(Data listing)
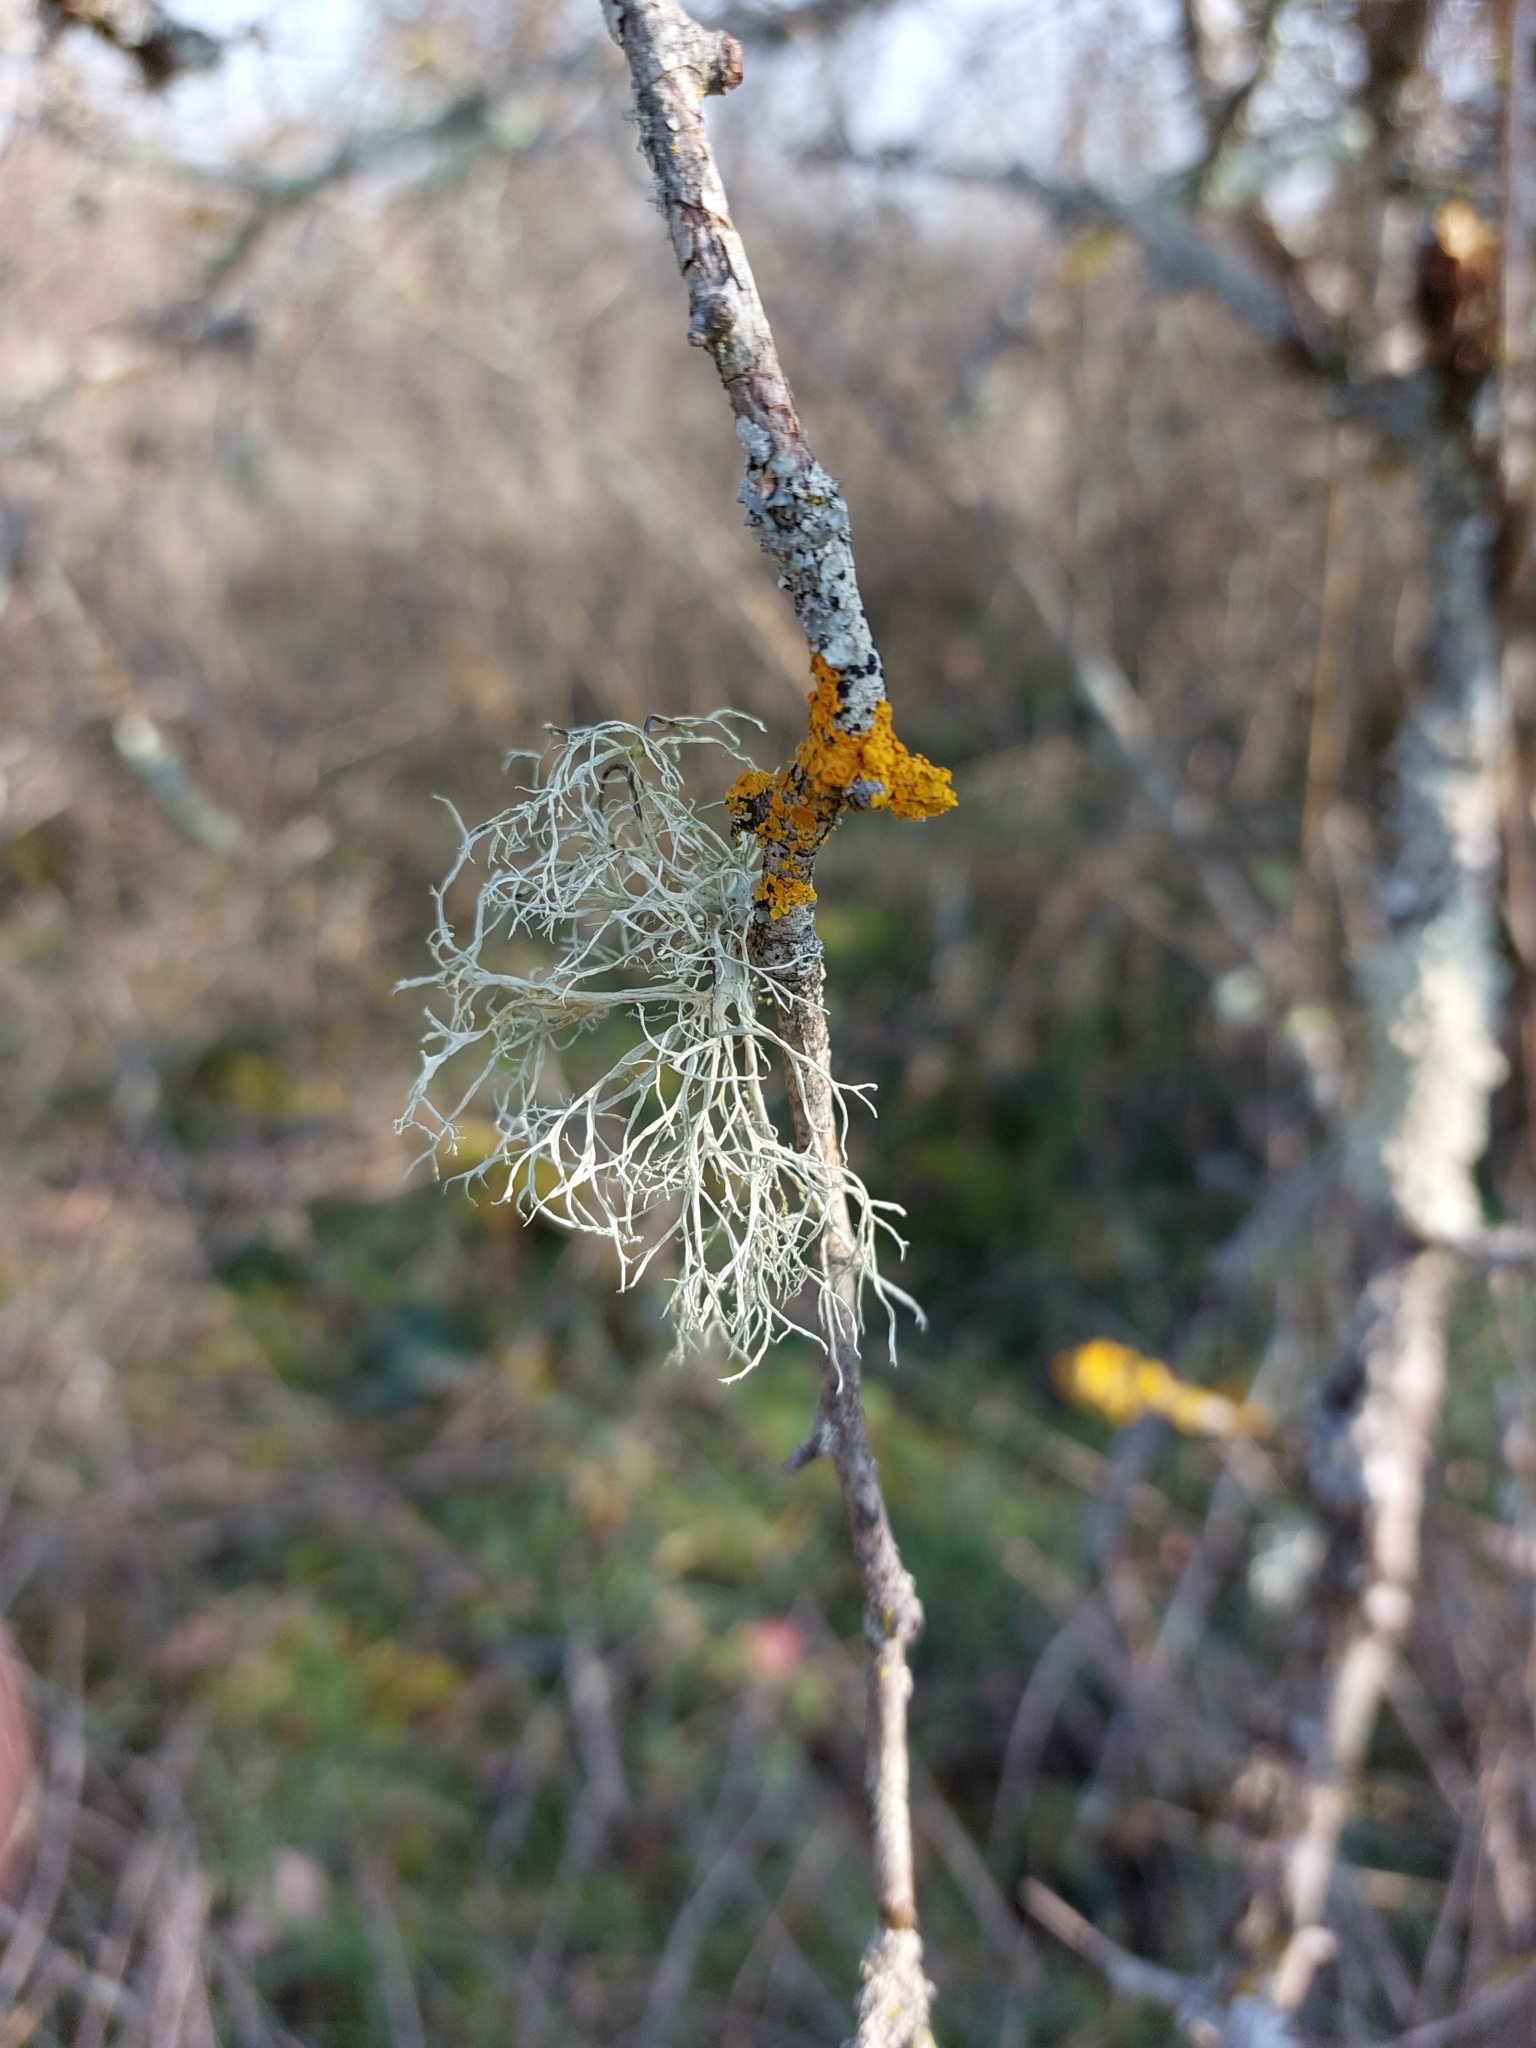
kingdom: Fungi
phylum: Ascomycota
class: Lecanoromycetes
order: Lecanorales
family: Ramalinaceae
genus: Ramalina
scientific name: Ramalina farinacea
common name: Farinose cartilage lichen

■ **WHAT TO PRODUCE**
Can you render the rows above as a two-column CSV with the headers entry and classification, one line per row, putting each row's text under entry and its answer under classification? Enclose each field in quotes, replace line breaks with spaces, and omit the pictures.

■ **RESPONSE TO THIS TASK**
entry,classification
"kingdom:","Fungi"
"phylum:","Ascomycota"
"class:","Lecanoromycetes"
"order:","Lecanorales"
"family:","Ramalinaceae"
"genus:","Ramalina"
"scientific name:","Ramalina farinacea"
"common name:","Farinose cartilage lichen"